Though Venus, who has won seven Grand Slam titles and is currently promoting Jamba Juice's Million Free Smoothie giveaway, is past her prime at age 33 and trying to cope with Sjögren's syndrome, an autoimmune disease that derailed her 2011 season, she enters the 2014 Australian Open ranked 38th in the world, a position she’s maintained almost solely on the strength of her service.
At 6-foot-1, Venus is aided by her natural length, but she believes her muscle memory has been the key to success. "I've seen matches [where] people's serves go on and off because it's just not guaranteed as much," she tells 'Men's Journal.' "It's about the rhythm. It’s about the timing."

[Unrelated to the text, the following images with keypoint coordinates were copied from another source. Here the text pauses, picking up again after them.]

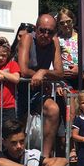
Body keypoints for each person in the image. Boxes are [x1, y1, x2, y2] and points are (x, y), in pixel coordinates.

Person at [17, 13, 64, 157]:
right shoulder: (27, 38)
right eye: (42, 30)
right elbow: (23, 70)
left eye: (50, 32)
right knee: (18, 126)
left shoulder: (54, 41)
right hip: (18, 90)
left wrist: (43, 72)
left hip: (37, 89)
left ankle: (44, 157)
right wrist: (39, 75)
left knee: (53, 110)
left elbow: (60, 72)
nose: (45, 35)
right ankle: (16, 159)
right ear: (36, 29)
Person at [0, 119, 67, 166]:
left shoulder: (31, 155)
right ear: (4, 142)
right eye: (14, 142)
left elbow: (63, 161)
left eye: (22, 141)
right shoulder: (1, 155)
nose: (19, 146)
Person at [57, 8, 79, 89]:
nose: (65, 24)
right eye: (62, 23)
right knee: (70, 101)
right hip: (64, 79)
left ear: (73, 21)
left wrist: (80, 69)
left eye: (68, 21)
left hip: (80, 76)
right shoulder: (57, 40)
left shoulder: (82, 38)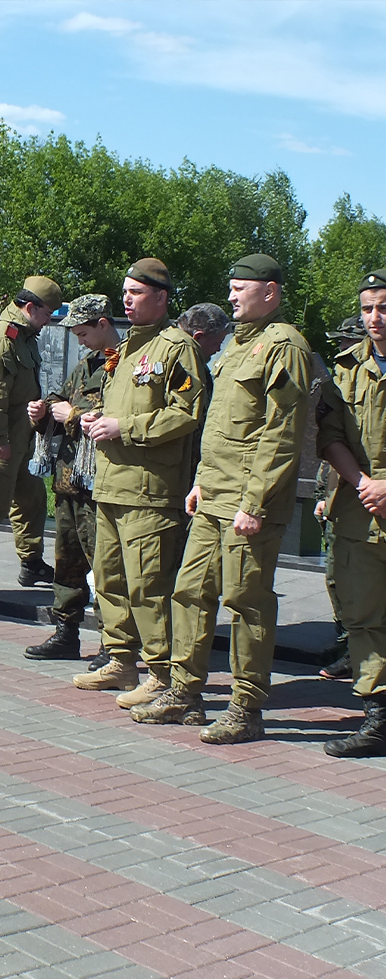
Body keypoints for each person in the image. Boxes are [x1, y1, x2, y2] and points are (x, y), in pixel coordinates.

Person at [132, 254, 312, 743]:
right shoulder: (237, 345)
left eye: (240, 287)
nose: (231, 295)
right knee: (189, 592)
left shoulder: (284, 345)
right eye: (230, 287)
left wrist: (255, 503)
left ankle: (245, 708)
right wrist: (200, 482)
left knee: (246, 601)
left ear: (269, 291)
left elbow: (281, 433)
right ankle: (185, 695)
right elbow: (219, 427)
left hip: (248, 502)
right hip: (214, 495)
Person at [74, 258, 209, 706]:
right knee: (109, 579)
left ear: (161, 297)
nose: (126, 301)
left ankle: (161, 672)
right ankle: (121, 660)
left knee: (147, 586)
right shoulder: (128, 347)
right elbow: (124, 405)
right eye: (125, 293)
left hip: (149, 490)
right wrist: (98, 418)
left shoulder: (177, 347)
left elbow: (185, 413)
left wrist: (123, 427)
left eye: (135, 293)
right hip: (111, 484)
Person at [24, 294, 119, 662]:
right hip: (69, 480)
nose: (80, 340)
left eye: (83, 333)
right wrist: (42, 410)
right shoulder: (87, 364)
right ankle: (66, 633)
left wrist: (73, 414)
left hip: (99, 483)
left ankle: (113, 644)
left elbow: (114, 415)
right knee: (67, 562)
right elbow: (59, 398)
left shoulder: (120, 364)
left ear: (102, 324)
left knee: (105, 567)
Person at [315, 269, 386, 756]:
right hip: (360, 508)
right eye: (367, 308)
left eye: (383, 307)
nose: (374, 317)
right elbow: (331, 436)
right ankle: (378, 718)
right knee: (363, 617)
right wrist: (364, 484)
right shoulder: (346, 367)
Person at [0, 276, 61, 599]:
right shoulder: (3, 339)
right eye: (47, 314)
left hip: (19, 439)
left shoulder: (25, 337)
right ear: (30, 307)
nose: (49, 321)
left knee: (32, 499)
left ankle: (31, 563)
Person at [314, 315, 364, 680]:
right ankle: (347, 644)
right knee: (337, 577)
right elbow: (329, 446)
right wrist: (323, 494)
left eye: (348, 341)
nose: (342, 348)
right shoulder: (342, 379)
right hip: (339, 497)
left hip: (363, 497)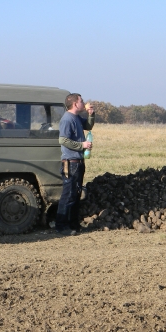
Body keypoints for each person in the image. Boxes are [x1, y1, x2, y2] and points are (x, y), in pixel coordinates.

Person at [55, 93, 95, 235]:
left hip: (78, 162)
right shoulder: (67, 119)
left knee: (75, 194)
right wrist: (81, 145)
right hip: (70, 163)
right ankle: (61, 226)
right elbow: (63, 140)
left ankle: (73, 225)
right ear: (75, 104)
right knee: (68, 195)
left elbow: (88, 126)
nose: (84, 102)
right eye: (81, 100)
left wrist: (91, 114)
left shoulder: (76, 117)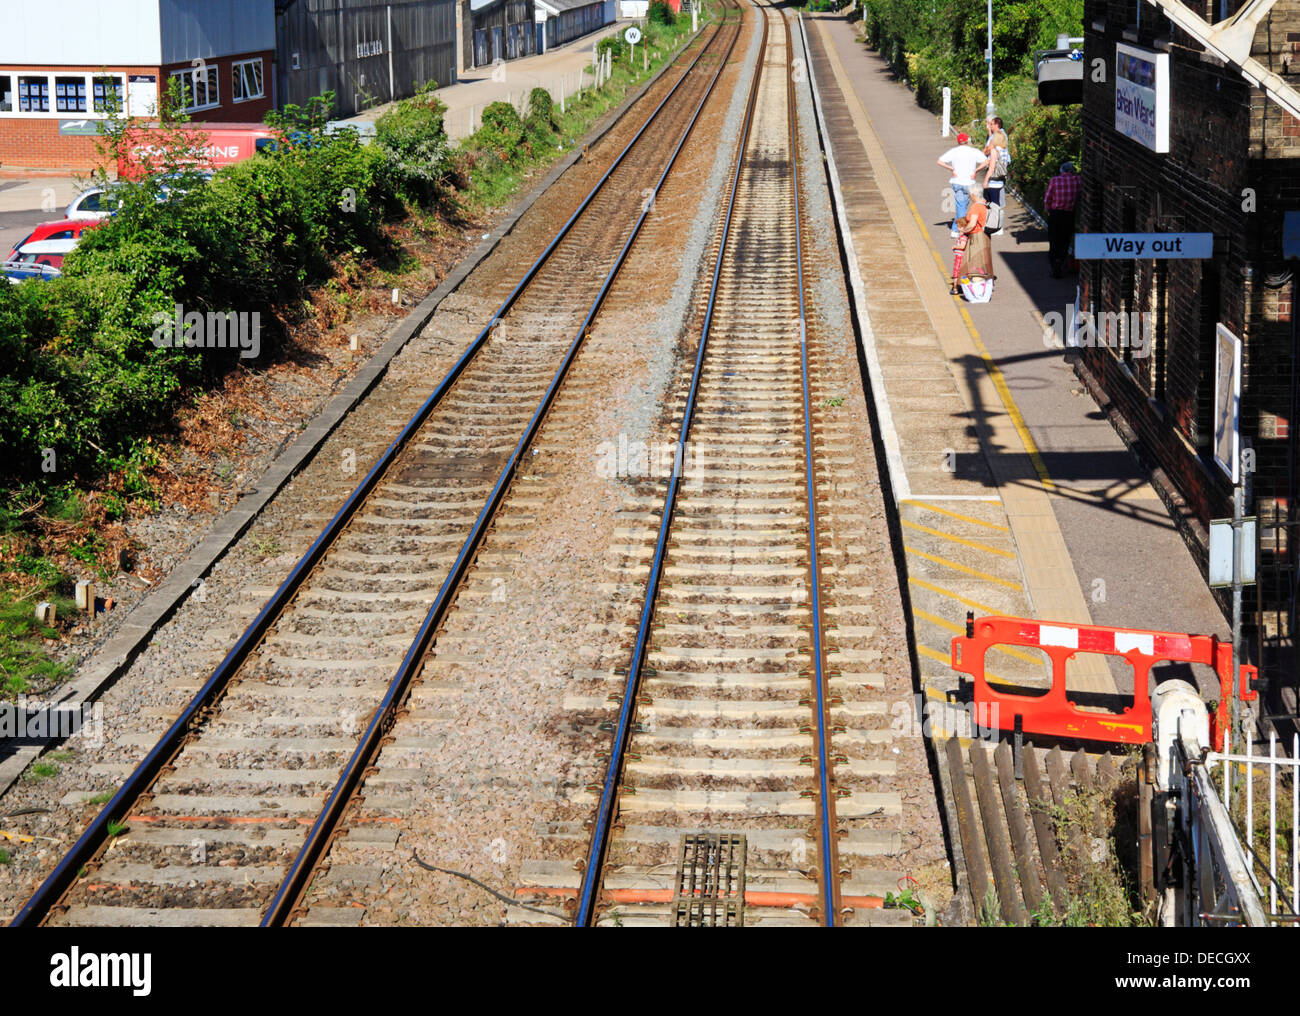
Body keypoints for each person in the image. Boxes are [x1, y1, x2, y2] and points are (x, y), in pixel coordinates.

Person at [937, 132, 989, 237]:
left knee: (961, 206)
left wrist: (951, 168)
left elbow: (940, 161)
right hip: (969, 183)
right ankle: (957, 230)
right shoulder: (973, 151)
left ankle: (957, 228)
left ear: (958, 141)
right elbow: (987, 161)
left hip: (957, 181)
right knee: (963, 206)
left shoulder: (954, 151)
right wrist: (976, 170)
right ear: (967, 141)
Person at [1043, 161, 1080, 278]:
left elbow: (1047, 199)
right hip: (1069, 215)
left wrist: (1049, 211)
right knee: (1065, 240)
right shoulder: (1078, 181)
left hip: (1055, 214)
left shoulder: (1055, 180)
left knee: (1054, 240)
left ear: (1062, 171)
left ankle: (1054, 265)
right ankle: (1060, 261)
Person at [958, 187, 995, 301]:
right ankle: (985, 285)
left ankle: (977, 288)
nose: (970, 196)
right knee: (984, 260)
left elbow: (972, 223)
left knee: (975, 261)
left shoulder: (976, 207)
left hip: (977, 237)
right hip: (985, 236)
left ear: (973, 194)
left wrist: (963, 231)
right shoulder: (985, 204)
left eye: (970, 194)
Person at [981, 116, 1009, 231]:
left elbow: (991, 166)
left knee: (993, 204)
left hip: (993, 180)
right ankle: (996, 225)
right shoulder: (1003, 150)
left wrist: (985, 180)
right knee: (996, 202)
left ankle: (996, 226)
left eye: (991, 124)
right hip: (1000, 179)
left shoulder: (995, 150)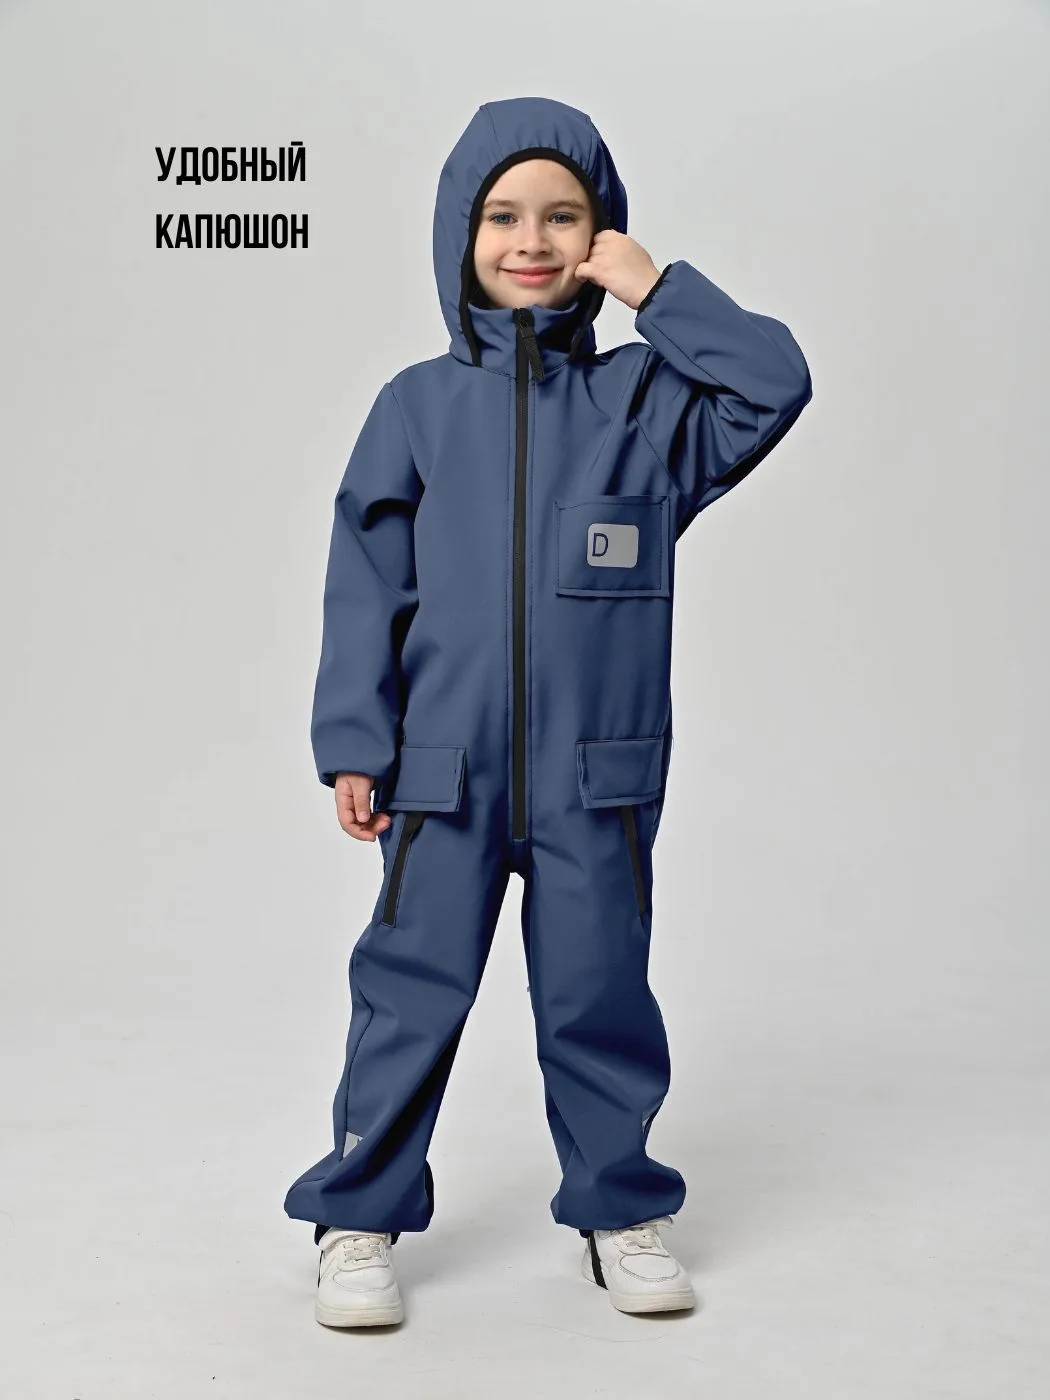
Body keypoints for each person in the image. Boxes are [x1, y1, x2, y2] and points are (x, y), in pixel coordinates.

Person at [284, 95, 813, 1329]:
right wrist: (357, 741)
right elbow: (367, 581)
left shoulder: (646, 407)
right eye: (504, 216)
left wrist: (658, 290)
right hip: (442, 771)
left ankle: (619, 1207)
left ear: (601, 233)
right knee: (409, 994)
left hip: (598, 775)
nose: (532, 240)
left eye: (564, 217)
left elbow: (776, 381)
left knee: (598, 996)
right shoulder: (416, 405)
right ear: (459, 233)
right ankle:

Williams shared the keys to her serving game, but she admitted that the one thing she could provide was the opportunity to help tennis enthusiasts train hard and get some of what she has. "A serve is a complicated shot," she says. Good service demands both finesse and practice. Here's what Venus recommends.
Stick with it.
Even for Williams, one of the greatest athletes ever, there are times in big matches when discomfort affects her game. Despite decades of practice and experience, something about her mechanics throws off her swing or follow-through, and she gets nervous. But she's still Venus Williams, so she doesn’t stay nervous.
"You will [get the ball] in when it comes down to it," she says. "You have to find a way to get it in. There were times when I did not even know if I saw the ball, but I had to get it in, and I did."
Williams recalls a recent, desperate moment like this: The gold medal doubles match at the 2012 Olympics in London. All during the match, her opponents, Andrea Hlavackova and Lucie Hradecka of the Czech Republic, were scorching returns. "I'm hitting them hard, like, wait a minute, I didn't even really have time to give my racquet back they were back so fast," Williams recalls.
With her and Serena at double-set-point and the gold medal hanging in the balance, Williams let her serve carry the day.
"I would say three of my biggest serves," she says of the thrilling finale. "I didn't see them. I don't know how they got in, but I had no choice. It means I was so in the moment that I don't even know what happened."